Republican obstruction to broader immigration reforms and legal immigration dampens our economic potential.
While most of the immigration policy focus is on the southern border, there is an urgent need for pro-immigrant policies to bolster our economy now and in the future – including new legal immigration pathways and legalizing the long-settled undocumented population. Once again, Republicans are blocking the solutions and larger overhaul we need, while reminding us of the economic costs and consequences of GOP nativism in Florida:
- As Ron Brownstein writes in a must-read CNN column, “it remains a paradox that the nation is straining to keep out migrants looking to work even as employers say the shortage of workers is preventing them from filling millions of jobs. That worker shortfall has also emerged as a key factor driving persistent inflation and higher interest rates.”
- In Bloomberg Opinion, columnist and professor Amanda Little writes, “Want Lower Food Prices?
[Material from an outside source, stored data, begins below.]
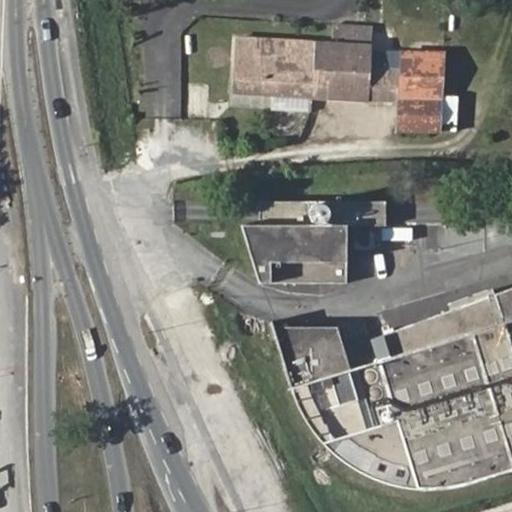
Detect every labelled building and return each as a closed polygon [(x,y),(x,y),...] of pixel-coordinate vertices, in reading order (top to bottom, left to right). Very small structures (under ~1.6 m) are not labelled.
[(370,27),(335,25),(333,43),(237,40),(234,96),(368,103),(369,100),(398,102),(398,130),(440,132),(443,92),(401,90),(403,54),(372,52),(370,27)] [(401,90),(443,92),(445,56),(403,54),(401,90)] [(390,204),(253,208),(254,232),(236,233),(254,290),(341,287),(339,230),(390,228),(390,204)] [(333,332),(268,335),(288,395),(300,422),(308,436),(326,457),(340,469),(370,484),(386,489),(404,494),(433,494),(448,493),(460,491),(511,473),(511,289),(367,344),(374,366),(347,374),(333,332)] [(425,295),(377,300),(379,317),(427,312),(425,295)]
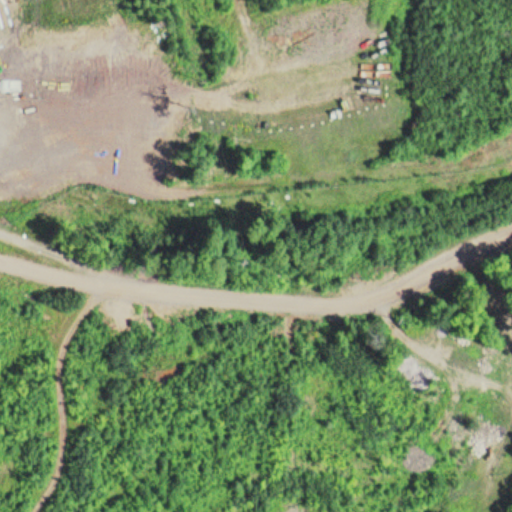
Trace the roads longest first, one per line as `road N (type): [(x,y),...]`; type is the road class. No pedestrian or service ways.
road 1 (track): [(350,309),(173,294),(0,251)]
road 2 (track): [(37,511),(63,465),(62,364),(70,330),(106,282)]
road 3 (track): [(350,309),(511,218)]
Ease the Crackdown on Immigration,” noting: “Rather than making life even harder for the undocumented workers who play a critical role in our food economy, our lawmakers should be guaranteeing their safety. They should make it easier for farm laborers and their advocates to stave off human rights abuses while ensuring the security of our food supply. The upshot is this: Our definition of ‘sustainable agriculture’ should include fair and reasonable immigration laws that support a more secure food supply for our future.”
- Meanwhile, we are seeing a real-time case study in the costs and consequences of Republicans’ vision in Florida, where the state passed harsh anti-immigrant legislation driven by Ron DeSantis primary concerns and despite the self-inflicted economic harm to the state. Even in advance of the laws going into full effect, the state is seeing worker shortfalls and industry concerns in key sectors such as agriculture and construction. As CBS Miami captured in a recent headline, “On new Fla. immigration law, S. Florida farmer warns, ‘Get ready to pay more at grocery store.”
Conclusion
Our immigration system is not working and it is hurting everyone that has a stake in it: from long settled undocumented workers, to new asylum seekers, to farmers, growers and cities desperate for labor. What will it take for the GOP to abandon their strategy of using this issue as red meat for the MAGA base? When will it be enough?